Five Equations That Changed the World
- First edition
- Author: Michael Guillen
- Genre: Popular science
- Published: 1995
- Publisher: Hyperion Books
- Pages: 288
- ISBN: 0786861037

= Five Equations That Changed the World =

1995 book by Michael Guillen

Five Equations That Changed the World: The Power and Poetry of Mathematics is a book by Michael Guillen, published in 1995.
It is divided into five chapters that talk about five different equations in physics and the people who have developed them

The book is a light study in science and history, portraying the preludes to and times and settings of discoveries that have been the basis of further development, including space travel, flight and nuclear power. Each chapter of the book is divided into sections titled Veni, Vidi, Vici.

########################################

Written problem — Using the text on Five Equations That Changed the World, list the titles of the sections into which each chapter of the book is divided.

Listing —
########################################

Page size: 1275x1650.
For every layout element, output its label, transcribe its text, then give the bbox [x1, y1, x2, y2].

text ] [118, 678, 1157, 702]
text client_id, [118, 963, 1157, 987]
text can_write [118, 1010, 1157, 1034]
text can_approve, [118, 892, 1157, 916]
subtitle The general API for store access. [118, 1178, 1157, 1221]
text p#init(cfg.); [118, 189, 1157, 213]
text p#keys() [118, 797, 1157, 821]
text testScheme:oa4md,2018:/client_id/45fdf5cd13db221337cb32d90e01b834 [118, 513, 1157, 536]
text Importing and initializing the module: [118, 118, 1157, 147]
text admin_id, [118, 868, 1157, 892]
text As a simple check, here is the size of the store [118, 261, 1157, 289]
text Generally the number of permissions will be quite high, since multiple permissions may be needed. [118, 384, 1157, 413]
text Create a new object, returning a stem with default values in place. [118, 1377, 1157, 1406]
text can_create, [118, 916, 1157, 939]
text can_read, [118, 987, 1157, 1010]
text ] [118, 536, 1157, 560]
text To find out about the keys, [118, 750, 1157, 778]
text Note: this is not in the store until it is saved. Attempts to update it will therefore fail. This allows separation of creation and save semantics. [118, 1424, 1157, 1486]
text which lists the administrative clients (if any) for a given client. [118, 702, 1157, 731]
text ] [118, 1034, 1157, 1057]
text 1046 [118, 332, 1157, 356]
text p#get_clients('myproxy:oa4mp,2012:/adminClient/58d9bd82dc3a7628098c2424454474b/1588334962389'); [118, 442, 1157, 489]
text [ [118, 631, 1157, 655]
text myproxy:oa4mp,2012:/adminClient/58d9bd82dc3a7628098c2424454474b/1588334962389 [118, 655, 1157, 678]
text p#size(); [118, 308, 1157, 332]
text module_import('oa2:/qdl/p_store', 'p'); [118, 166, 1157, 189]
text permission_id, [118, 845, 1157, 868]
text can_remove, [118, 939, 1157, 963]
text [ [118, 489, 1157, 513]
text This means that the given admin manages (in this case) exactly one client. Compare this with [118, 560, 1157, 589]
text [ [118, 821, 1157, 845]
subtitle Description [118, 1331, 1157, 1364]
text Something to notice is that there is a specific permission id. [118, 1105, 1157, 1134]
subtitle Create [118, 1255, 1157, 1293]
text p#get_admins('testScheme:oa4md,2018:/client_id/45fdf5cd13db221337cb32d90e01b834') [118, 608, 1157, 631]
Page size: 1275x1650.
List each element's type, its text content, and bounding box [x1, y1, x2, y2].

########################################

Written solution — Veni, Vidi, Vici